The health care insurer Cigna has ended its policy of requiring prior authorization before its clients can get medication-assisted treatment for opioid addiction, New York Attorney General Eric T. Schneiderman said Friday.

"Pre-authorization requirements can lead to delays -- sometimes significant -- in patients obtaining treatment for addiction," Schneiderman said in a news release.

Medication-assisted treatment, or MAT, involves the prescription or dispensing of certain medications by a doctor certified in their use.
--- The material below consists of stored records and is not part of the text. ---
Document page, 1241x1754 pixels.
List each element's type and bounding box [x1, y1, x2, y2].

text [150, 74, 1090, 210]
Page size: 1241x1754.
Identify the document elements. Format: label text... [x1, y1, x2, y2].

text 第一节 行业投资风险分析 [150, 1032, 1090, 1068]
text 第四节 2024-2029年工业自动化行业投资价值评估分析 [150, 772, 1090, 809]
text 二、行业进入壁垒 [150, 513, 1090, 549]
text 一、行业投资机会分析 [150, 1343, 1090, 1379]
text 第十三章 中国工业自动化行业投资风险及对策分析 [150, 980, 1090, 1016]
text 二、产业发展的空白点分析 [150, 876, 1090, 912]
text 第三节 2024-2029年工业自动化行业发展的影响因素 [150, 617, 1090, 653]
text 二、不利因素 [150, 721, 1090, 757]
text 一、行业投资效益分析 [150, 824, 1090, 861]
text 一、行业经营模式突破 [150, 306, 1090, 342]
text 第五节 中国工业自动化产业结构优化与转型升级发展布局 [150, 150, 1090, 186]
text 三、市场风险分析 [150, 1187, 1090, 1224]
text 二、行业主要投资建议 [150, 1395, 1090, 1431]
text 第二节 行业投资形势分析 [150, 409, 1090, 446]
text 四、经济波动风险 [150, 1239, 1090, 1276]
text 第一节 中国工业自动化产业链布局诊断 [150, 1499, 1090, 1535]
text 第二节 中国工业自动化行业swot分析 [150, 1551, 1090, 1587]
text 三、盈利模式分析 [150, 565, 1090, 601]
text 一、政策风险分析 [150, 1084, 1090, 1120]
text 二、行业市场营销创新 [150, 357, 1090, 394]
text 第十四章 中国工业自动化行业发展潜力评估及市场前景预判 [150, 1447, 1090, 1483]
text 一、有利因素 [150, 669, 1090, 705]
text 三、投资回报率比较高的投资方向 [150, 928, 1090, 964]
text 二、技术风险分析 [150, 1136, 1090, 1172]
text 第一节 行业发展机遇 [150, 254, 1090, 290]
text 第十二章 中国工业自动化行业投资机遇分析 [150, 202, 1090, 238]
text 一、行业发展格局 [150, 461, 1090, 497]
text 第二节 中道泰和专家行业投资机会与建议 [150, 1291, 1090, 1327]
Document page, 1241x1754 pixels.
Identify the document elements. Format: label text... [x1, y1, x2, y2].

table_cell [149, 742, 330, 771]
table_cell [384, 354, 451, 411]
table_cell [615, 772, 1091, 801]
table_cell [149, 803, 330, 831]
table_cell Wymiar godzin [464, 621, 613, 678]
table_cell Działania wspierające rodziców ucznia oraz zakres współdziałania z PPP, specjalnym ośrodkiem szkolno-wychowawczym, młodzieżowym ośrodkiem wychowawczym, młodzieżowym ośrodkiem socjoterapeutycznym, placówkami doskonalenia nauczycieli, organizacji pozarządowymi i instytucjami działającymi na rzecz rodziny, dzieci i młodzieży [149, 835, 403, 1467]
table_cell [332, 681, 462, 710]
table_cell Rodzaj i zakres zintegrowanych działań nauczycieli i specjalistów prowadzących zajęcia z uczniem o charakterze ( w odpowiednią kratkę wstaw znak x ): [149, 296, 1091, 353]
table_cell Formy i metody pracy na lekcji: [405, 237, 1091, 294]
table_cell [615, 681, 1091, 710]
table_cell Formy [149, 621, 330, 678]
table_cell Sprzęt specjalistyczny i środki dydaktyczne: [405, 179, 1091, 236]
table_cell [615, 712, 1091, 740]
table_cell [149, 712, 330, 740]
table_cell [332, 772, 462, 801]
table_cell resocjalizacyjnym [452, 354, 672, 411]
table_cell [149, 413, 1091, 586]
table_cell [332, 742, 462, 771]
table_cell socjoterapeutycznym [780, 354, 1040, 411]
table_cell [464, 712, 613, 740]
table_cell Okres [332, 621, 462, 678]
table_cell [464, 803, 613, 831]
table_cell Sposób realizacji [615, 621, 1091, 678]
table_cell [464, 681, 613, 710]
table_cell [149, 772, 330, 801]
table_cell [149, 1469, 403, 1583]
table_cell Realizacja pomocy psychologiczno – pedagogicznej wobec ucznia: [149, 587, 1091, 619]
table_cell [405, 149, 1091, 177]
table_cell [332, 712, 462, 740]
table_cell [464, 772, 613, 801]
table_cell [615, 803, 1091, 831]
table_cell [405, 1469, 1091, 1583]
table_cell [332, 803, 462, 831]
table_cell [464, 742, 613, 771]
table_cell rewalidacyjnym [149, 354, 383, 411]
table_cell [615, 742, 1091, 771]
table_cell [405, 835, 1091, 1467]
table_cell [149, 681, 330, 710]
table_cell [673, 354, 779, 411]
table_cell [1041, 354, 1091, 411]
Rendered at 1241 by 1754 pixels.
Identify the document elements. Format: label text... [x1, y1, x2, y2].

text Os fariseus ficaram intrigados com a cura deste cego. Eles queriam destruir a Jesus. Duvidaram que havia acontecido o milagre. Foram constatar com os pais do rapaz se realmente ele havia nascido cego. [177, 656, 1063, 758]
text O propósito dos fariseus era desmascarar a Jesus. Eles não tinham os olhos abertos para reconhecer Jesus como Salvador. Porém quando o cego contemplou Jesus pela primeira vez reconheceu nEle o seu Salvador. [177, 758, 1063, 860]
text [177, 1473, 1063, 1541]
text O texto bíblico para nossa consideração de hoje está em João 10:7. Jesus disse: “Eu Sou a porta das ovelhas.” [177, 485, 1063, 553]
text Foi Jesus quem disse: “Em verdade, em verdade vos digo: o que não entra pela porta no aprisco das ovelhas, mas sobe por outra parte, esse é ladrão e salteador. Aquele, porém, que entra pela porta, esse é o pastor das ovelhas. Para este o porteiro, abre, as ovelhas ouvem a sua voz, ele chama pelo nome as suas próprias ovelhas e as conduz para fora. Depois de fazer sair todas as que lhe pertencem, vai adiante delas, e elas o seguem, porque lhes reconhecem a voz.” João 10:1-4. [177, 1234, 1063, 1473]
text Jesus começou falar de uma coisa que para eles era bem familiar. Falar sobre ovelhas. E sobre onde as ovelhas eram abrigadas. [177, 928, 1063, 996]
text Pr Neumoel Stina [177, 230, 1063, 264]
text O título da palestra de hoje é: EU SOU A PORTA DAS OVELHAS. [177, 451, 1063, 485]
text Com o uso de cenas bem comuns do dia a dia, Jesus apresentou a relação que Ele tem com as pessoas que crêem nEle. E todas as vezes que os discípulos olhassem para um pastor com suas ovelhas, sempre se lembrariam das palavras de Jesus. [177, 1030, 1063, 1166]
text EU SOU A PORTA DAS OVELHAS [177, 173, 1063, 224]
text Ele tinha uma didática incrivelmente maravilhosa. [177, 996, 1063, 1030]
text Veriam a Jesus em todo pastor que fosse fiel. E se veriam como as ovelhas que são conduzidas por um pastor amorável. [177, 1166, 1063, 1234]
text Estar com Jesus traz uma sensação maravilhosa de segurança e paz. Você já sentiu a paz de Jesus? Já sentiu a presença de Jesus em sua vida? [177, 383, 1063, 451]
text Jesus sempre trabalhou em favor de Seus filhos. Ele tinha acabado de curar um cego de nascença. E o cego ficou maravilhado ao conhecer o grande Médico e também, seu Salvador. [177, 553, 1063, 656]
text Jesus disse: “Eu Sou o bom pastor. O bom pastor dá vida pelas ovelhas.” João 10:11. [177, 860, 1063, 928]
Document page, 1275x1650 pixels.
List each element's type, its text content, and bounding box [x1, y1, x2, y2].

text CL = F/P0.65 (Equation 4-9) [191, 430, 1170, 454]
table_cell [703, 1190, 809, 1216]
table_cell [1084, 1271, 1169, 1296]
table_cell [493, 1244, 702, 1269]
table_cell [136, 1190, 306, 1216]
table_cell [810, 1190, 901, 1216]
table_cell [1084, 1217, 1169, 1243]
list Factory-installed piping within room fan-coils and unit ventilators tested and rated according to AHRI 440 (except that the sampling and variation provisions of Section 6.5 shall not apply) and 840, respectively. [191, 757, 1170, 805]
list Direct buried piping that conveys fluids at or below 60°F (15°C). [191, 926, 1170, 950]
MAT medications usually contain buprenorphine and naloxone.

Schneiderman said that "when prescribed and monitored properly," MAT has been "effective in helping patients recover from opioid use disorder, and is both safe and cost-effective to reduce the risk of overdose."

The state recently enacted legislation barring insurers from requiring pre-authorization for emergency supplies of MAT, and the federal government has increased the number of patients a doctor can treat at one time, Schneiderman said.

Cigna said in a statement that opioid abuse "has taken a terrible toll in America, which is why Cigna is committed to reducing opioid use among our customers by 25 percent in three years.

"As part of comprehensive efforts to combat the opioid epidemic, under our commercial plans we have agreed to voluntarily remove prior authorization from all medications used in Medication-assisted treatment for opioid use disorder. This will help make it easier for our customers to access coverage for the medications they need," the statement said.